Available data below:

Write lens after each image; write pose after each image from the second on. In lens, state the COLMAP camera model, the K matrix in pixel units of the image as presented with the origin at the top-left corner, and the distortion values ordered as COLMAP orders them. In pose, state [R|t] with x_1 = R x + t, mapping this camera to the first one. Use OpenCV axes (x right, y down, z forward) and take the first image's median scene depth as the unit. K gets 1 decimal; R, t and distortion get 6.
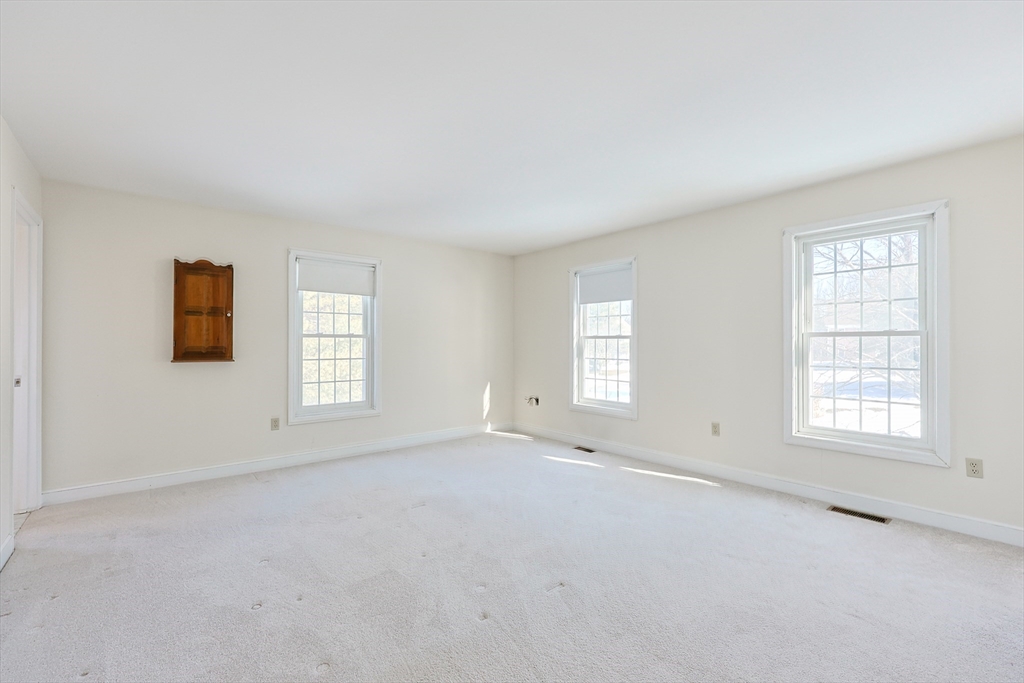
lens RADIAL K [[452.7, 0, 512.0], [0, 452.7, 341.5], [0, 0, 1]] dist [-0.004498, -0.000308]
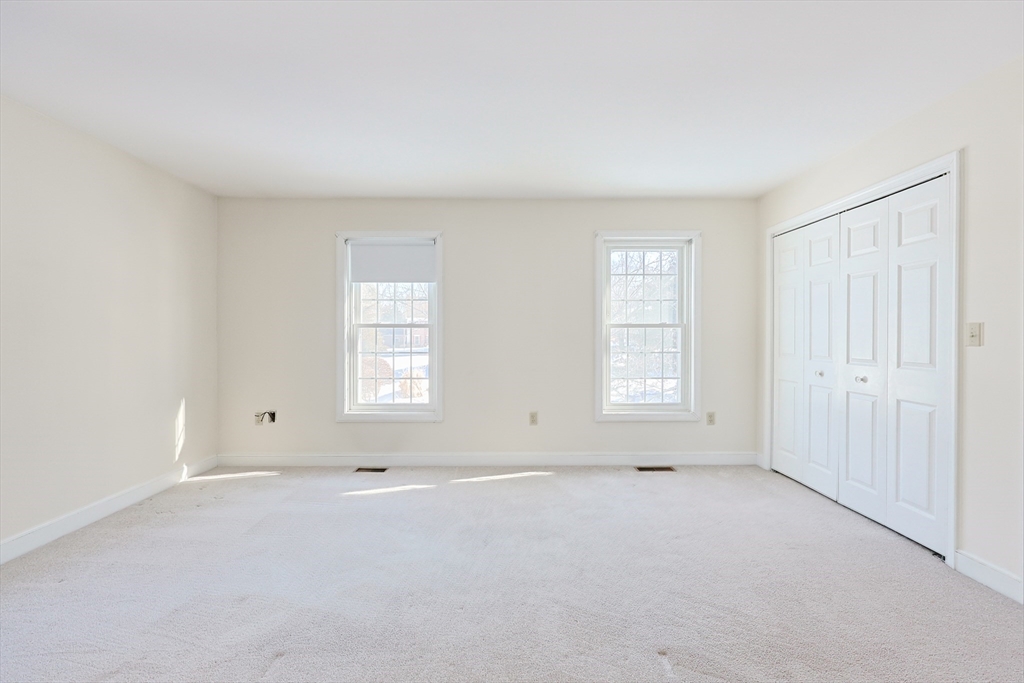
lens RADIAL K [[441.8, 0, 512.0], [0, 441.8, 341.5], [0, 0, 1]] dist [0.002395, 0.000089]
pose [[0.621594, -0.014899, 0.783198, -0.292724], [-0.003120, 0.999764, 0.021494, 0.001071], [-0.783333, -0.015804, 0.621401, 0.361886]]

End of Available data.

**Task instructions**
Copy the listing above word for word, leaving out the pictures.

**Response below**
Write lens after each image; write pose after each image from the second on. In lens, state the COLMAP camera model, the K matrix in pixel units of the image as presented with the origin at the top-left corner, and the distortion values ordered as COLMAP orders them. In pose, state [R|t] with x_1 = R x + t, mapping this camera to the first one. Use OpenCV axes (x right, y down, z forward) and take the first image's median scene depth as the unit. K gets 1 decimal; R, t and distortion get 6.
lens RADIAL K [[452.7, 0, 512.0], [0, 452.7, 341.5], [0, 0, 1]] dist [-0.004498, -0.000308]
lens RADIAL K [[441.8, 0, 512.0], [0, 441.8, 341.5], [0, 0, 1]] dist [0.002395, 0.000089]
pose [[0.621594, -0.014899, 0.783198, -0.292724], [-0.003120, 0.999764, 0.021494, 0.001071], [-0.783333, -0.015804, 0.621401, 0.361886]]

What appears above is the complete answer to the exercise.